Despite growing enthusiasm for AI across Africa, researchers at the event warned that Nigeria lacks the institutional infrastructure to manage its use in elections responsibly.

“I personally believe that Nigeria as a country is not prepared to deploy AI into its electoral processes because we do not have the foundation set,” said Temitope Asama, a researcher at Machine Learning Collective Africa. “We do not have the bricks laid for the foundation that it requires.”

Asama said responsible deployment would require independent auditing, continuous oversight, and transparent governance frameworks—structures Nigeria has not yet built.

“When an AI model fails, holding only the organisation that deployed the model accountable is simply not enough,” she said. “For a process as critical as elections, there must be continuous auditing, regulation, and testing by both government and independent bodies.”

Independent National Electoral Commission of Nigeria (INEC), Nigeria’s electoral body, has set up an internal unit to examine how AI could improve the electoral process, but the unit has not yet rolled out any programmes. A representative at the event pointed to potential applications, including facial recognition for voter accreditation and AI-assisted detection of manipulated content.

“Overall, AI presents opportunities to improve electoral integrity while helping us detect and prevent fraudulent activities,” said Tope Adenugba, who represented the commission at the event.

The real contest

For Sesan, the bigger risk is not that AI will be used against democracy, but that citizens will disengage from a process they no longer feel they can understand or influence.
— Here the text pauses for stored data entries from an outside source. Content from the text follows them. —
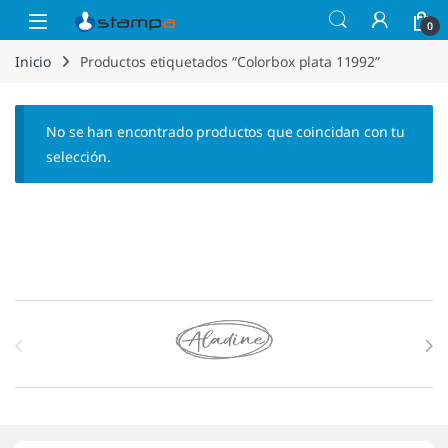
Saltar a la navegación
Saltar al contenido
Open
0
Inicio
Productos etiquetados “Colorbox plata 11992”
No se han encontrado productos que coincidan con tu
selección.
Marcas De Carrusel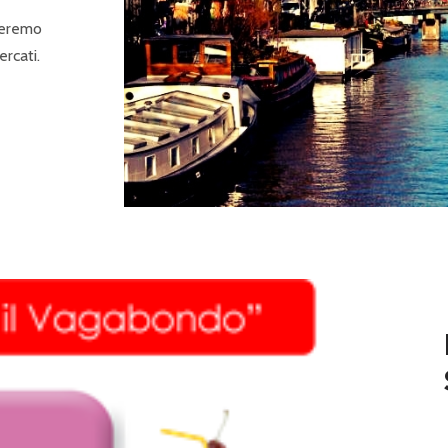
rseremo
ercati.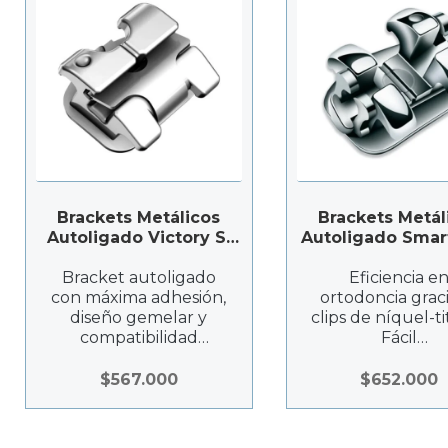
Brackets Metálicos
Brackets Metál
Autoligado Victory Sl
Autoligado Smart
Roth – Solventum
Solventum
Bracket autoligado
Eficiencia e
con máxima adhesión,
ortodoncia graci
diseño gemelar y
clips de níquel-ti
compatibilidad
Fácil
universal en
inserción/desinse
ortodoncia. Fiables y
del arco, dise
$
567.000
$
652.000
versátiles para
cómodo y preci
tratamientos precisos.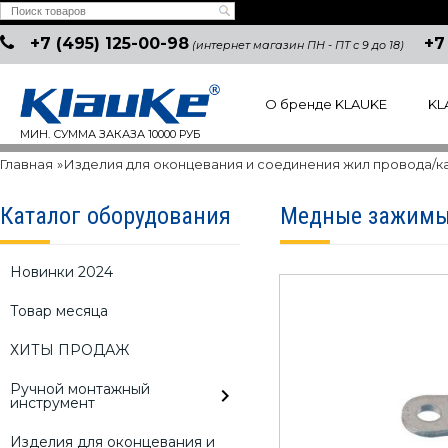
+7 (495) 125-00-98
+7
(интернет магазин ПН - ПТ с 9 до 18)
О бренде KLAUKE
KL
МИН. СУММА ЗАКАЗА 10000 РУБ
Главная
»
Изделия для оконцевания и соединения жил провода/к
Каталог оборудования
Медные зажимы,
Новинки 2024
Товар месяца
ХИТЫ ПРОДАЖ
Ручной монтажный
инструмент
Изделия для оконцевания и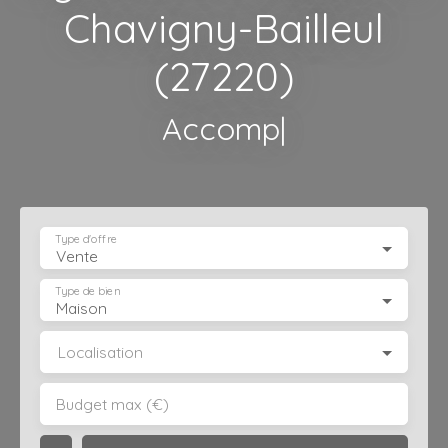
Chavigny-Bailleul
(27220)
Accompagnement p
|
Type d'offre
Vente
Type de bien
Maison
Localisation
Budget max (€)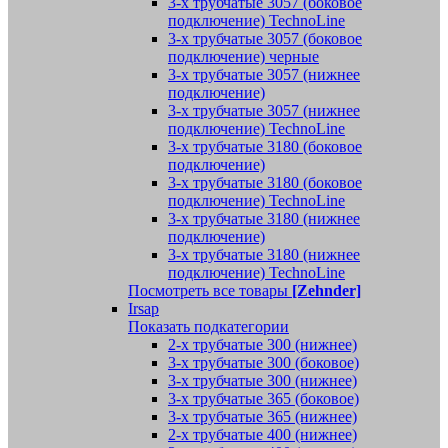
3-х трубчатые 3057 (боковое
подключение) TechnoLine
3-х трубчатые 3057 (боковое
подключение) черные
3-х трубчатые 3057 (нижнее
подключение)
3-х трубчатые 3057 (нижнее
подключение) TechnoLine
3-х трубчатые 3180 (боковое
подключение)
3-х трубчатые 3180 (боковое
подключение) TechnoLine
3-х трубчатые 3180 (нижнее
подключение)
3-х трубчатые 3180 (нижнее
подключение) TechnoLine
Посмотреть все товары
[Zehnder]
Irsap
Показать подкатегории
2-х трубчатые 300 (нижнее)
3-х трубчатые 300 (боковое)
3-х трубчатые 300 (нижнее)
3-х трубчатые 365 (боковое)
3-х трубчатые 365 (нижнее)
2-х трубчатые 400 (нижнее)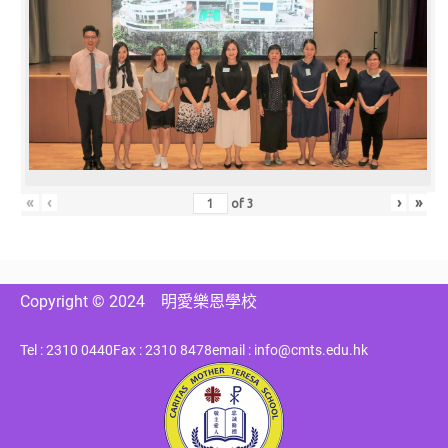
«
‹
›
»
of
3
Copyright © 2024
明愛樂恩學校
Tel : 2310 0440
Fax : 2310 8478
email : info@cmts.edu.hk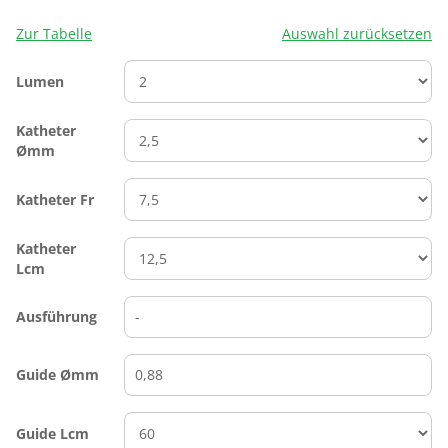
Zur Tabelle
Auswahl zurücksetzen
Lumen
Katheter
Ømm
Katheter Fr
Katheter
Lcm
Ausführung
Guide Ømm
Guide Lcm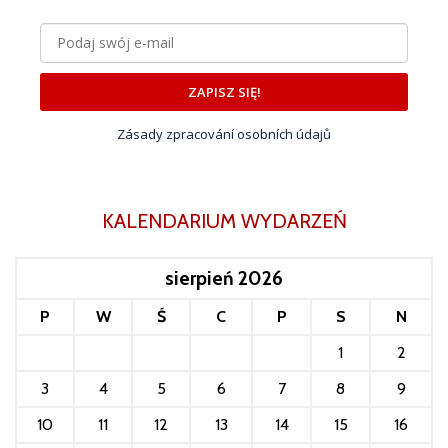
ZAPISZ SIĘ!
Zásady zpracování osobních údajů
KALENDARIUM WYDARZEŃ
sierpień 2026
P
W
Ś
C
P
S
N
1
2
3
4
5
6
7
8
9
10
11
12
13
14
15
16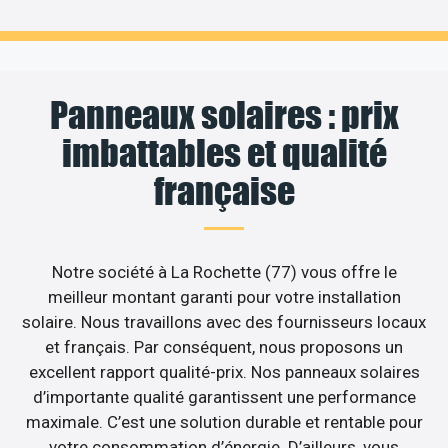
Panneaux solaires : prix
imbattables et qualité
française
Notre société à La Rochette (77) vous offre le
meilleur montant garanti pour votre installation
solaire. Nous travaillons avec des fournisseurs locaux
et français. Par conséquent, nous proposons un
excellent rapport qualité-prix. Nos panneaux solaires
d’importante qualité garantissent une performance
maximale. C’est une solution durable et rentable pour
votre consommation d’énergie. D’ailleurs, vous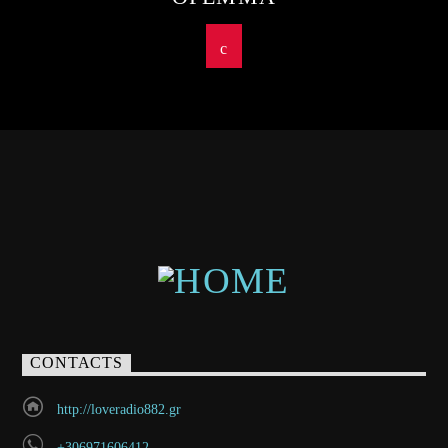
CONTACTS
http://loveradio882.gr
+306971606412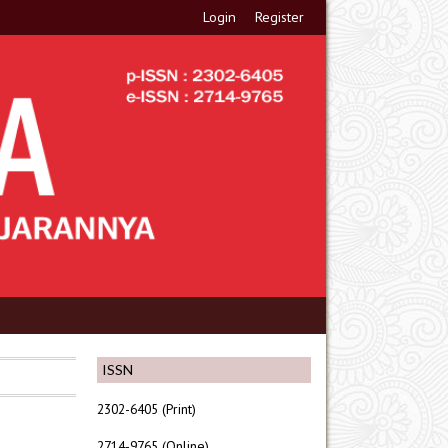
Login
Register
ISSN
2302-6405 (Print)
2714-9765 (Online)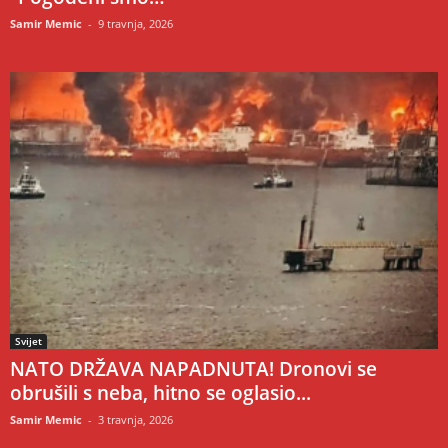
Samir Memic
-
9 travnja, 2026
Svijet
NATO DRŽAVA NAPADNUTA! Dronovi se
obrušili s neba, hitno se oglasio...
Samir Memic
-
3 travnja, 2026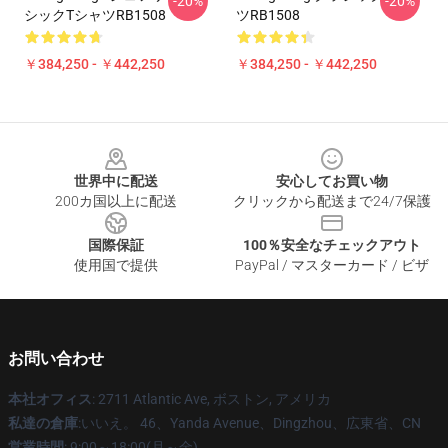
-20%
-20%
シックTシャツRB1508
ツRB1508
￥384,250 - ￥442,250
￥384,250 - ￥442,250
Footer
世界中に配送
安心してお買い物
200カ国以上に配送
クリックから配送まで24/7保護
国際保証
100％安全なチェックアウト
使用国で提供
PayPal / マスターカード / ビザ
お問い合わせ
本社オフィス
: 2711 Atlantic Ave, ボストン, アメリカ
私達の倉庫
:いいえ。 46、Yanda Avenue、Dingzhou、広東省、CN
営業時間
: 9:00～18:00(月～金)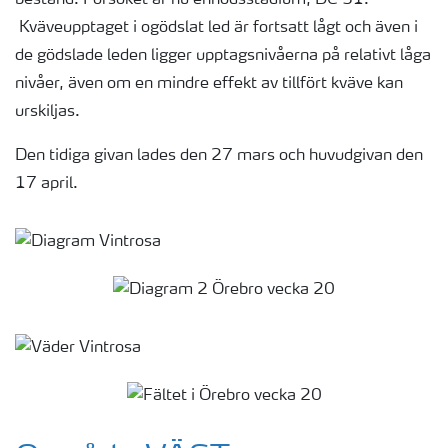
Kväveupptaget i ogödslat led är fortsatt lågt och även i
de gödslade leden ligger upptagsnivåerna på relativt låga
nivåer, även om en mindre effekt av tillfört kväve kan
urskiljas.
Den tidiga givan lades den 27 mars och huvudgivan den
17 april.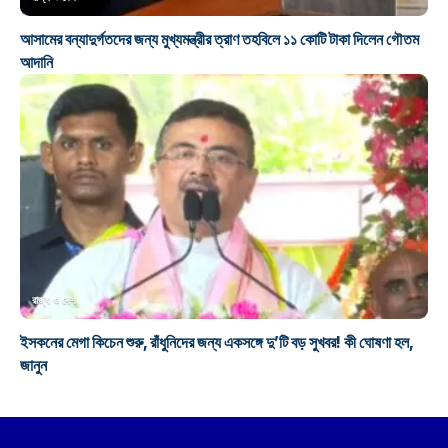
আসামের বন্যাদুর্গতদের জন্য মুখ্যমন্ত্রীর ত্রাণ তহবিলে ১১ কোটি টাকা দিলেন গৌতম
আদানি
রাজ্য ও দেশ
ইসকনের মেগা কিচেন শুরু, রাঁধুনিদের জন্য একসঙ্গে দু’টি বড় সুখবর! কী ঘোষণা হল,
জানুন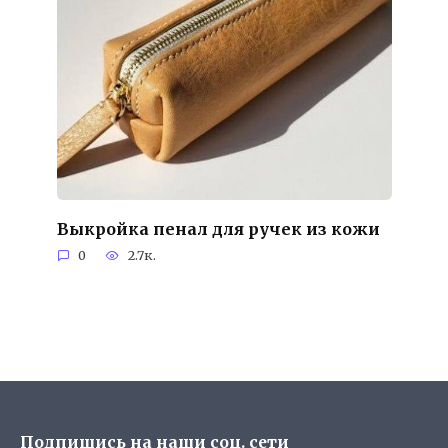
Выкройка пенал для ручек из кожи
0
2.7к.
Подпишись на наши соц. сети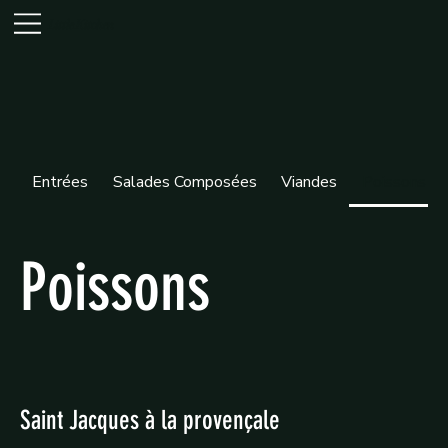
Little Kitchen
Entrées
Salades Composées
Viandes
Poissons
Poissons
Saint Jacques à la provençale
“We are not passive observers,” he said. “If citizens believe only politicians understand AI and data, then they will lose their voice in the process.”

With voter turnout already declining in recent Nigerian elections, the 2027 cycle will test whether AI becomes a tool for broader democratic participation or a mechanism for shaping outcomes before most voters have made up their minds.

“When you map the scale and speed of data processing to democracy,” Sesan said, “elections can finish before they start.”